For a positive integer $n>2$, show that there exists infinite sets $A_1, A_2, \ldots, A_n$ such that $A_i \cap A_j = \emptyset$ for $i \neq j$ and $\bigcup_{i=1}^n A_i = \mathbb{N} =\{1,2,3,\ldots\}$ (the $n=2$ case is given by $A_1 = \{1, 3, 5, \ldots \}$ and $A_2 = \{2, 4, 6, \ldots \}$).

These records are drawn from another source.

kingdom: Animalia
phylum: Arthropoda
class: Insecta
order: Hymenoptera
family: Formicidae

This is clearly true and easily shown by taking the set of equivalence classes modulo $n$. However, I thought of another proof using induction, but I'm not certain how to formalize it. The base case is given in the problem itself, and here's my inductive step:

Given $k$ infinite disjoint sets whose union is $\mathbb{N}$, arrange them like this:
\begin{align}
i=1, \; &A_1: \; a_{11} \; a_{12} \; a_{13} \; a_{14} \ldots\\
i=2, \; &A_2: \; a_{21} \; a_{22} \; a_{23} \; a_{24} \ldots\\
i=3, \; &A_3: \; a_{31} \; a_{32} \; a_{33} \; a_{34} \ldots\\
&\vdots \\
i=k, \; &A_k: \; a_{k1} \; a_{k2} \; a_{k3} \; a_{k4} \ldots\\
i=k+1, \; &A_1: \; a_{11} \; a_{12} \; a_{13} \; a_{14} \ldots\\
i=k+2, \; &A_2: \; a_{21} \; a_{22} \; a_{23} \; a_{24} \ldots\\
&\vdots \\
\end{align}

Remove every $ii$-th element from its respective set to form new sets $A_1', A_2', \ldots, A_k'$ and put every removed element in a new set $A_{k+1}'$.

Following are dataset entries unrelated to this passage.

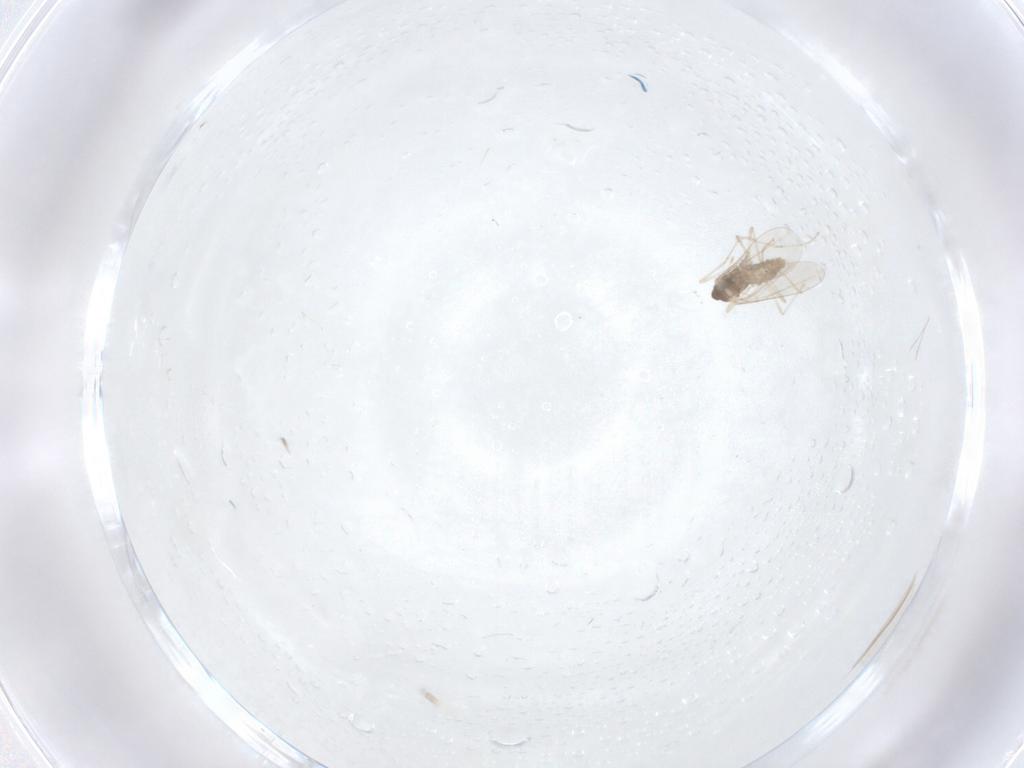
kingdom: Animalia
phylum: Arthropoda
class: Insecta
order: Diptera
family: Sciaridae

My claim is that this set is disjoint with the others, and that $\bigcup_{i=1}^{k+1} A_i' = \mathbb{N}$. However, I showed this proof to my Analysis professor, and he said it doesn't guarantee that these sets are disjoint, but I'm not sure how can I formalize this since (to me) it is pretty obvious they are disjoint. If this this form is not good enough, what would be a better one, and is my claim correct at all?

Best Answer

I also disagree with your professor, and think that the new collection of sets will still be pairwise disjoint. But this seems like one of those constructions that are pretty easy to understand conceptually, but are absolute hell to come up with a good notation for.

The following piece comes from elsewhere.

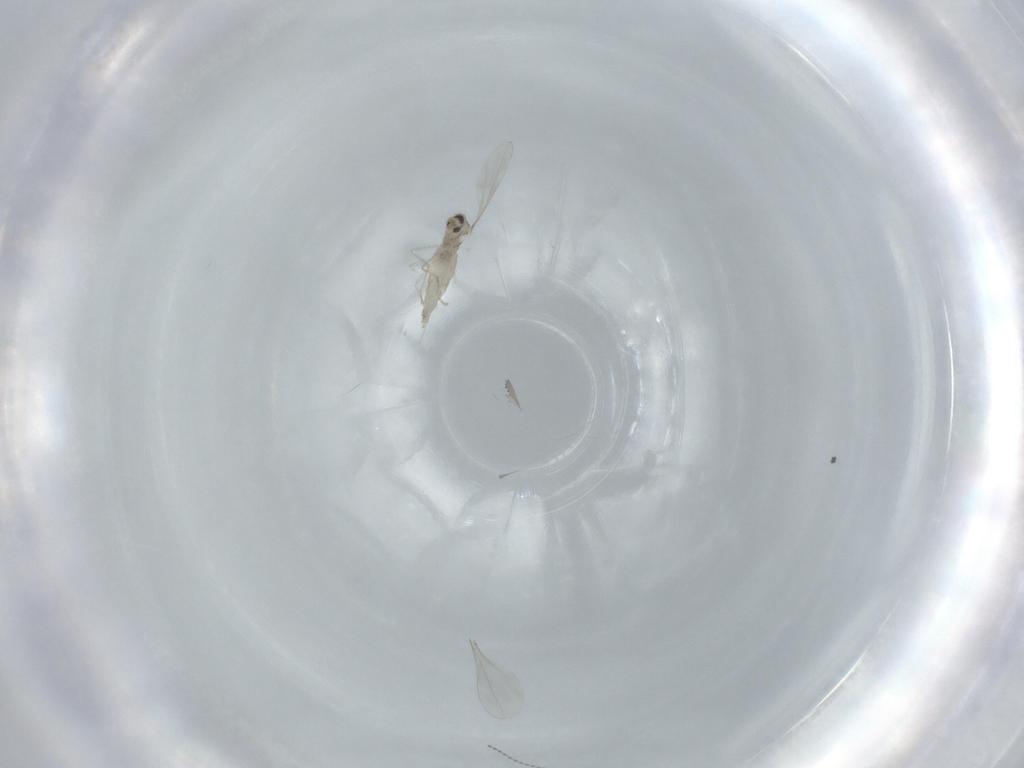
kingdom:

The down side is that I don't think it's a valid argument, if I understand it correctly as some adaptation of the standard diagonal argument. Because at your induction step you only take a finite number of elements to build your new $A'_{k+1}$! I think you gave yourself an invalid mental picture when you wrote your tableau with row $A'_{k+2}$, and then with "..." for an infinite number of rows. At each inductive step you only have $k$ rows.

You could save the argument by "wrapping the diagonal around" the finite number of rows. I.e. when extracting the values for your new row, after $A_{k,k}$ you go back up to the first row and extract $A_{1,k+1}$, then $A_{2,k+2}$, .... Basically, at step $k$ you take $1/k$ of each existing rows' elements to build your new infinite row. Maybe you had this image in your mind when you used the word 'every' in 'every $ii$-th element', but it didn't come through in your description.

Although once you've fixed it this way, you could see that it could be even easier: At each step $k$, build a new row by taking every other element of your current first row. It's a little easier to describe this procedure, although in both constructions it'd still be a pain to write a formula for what the sequences look like.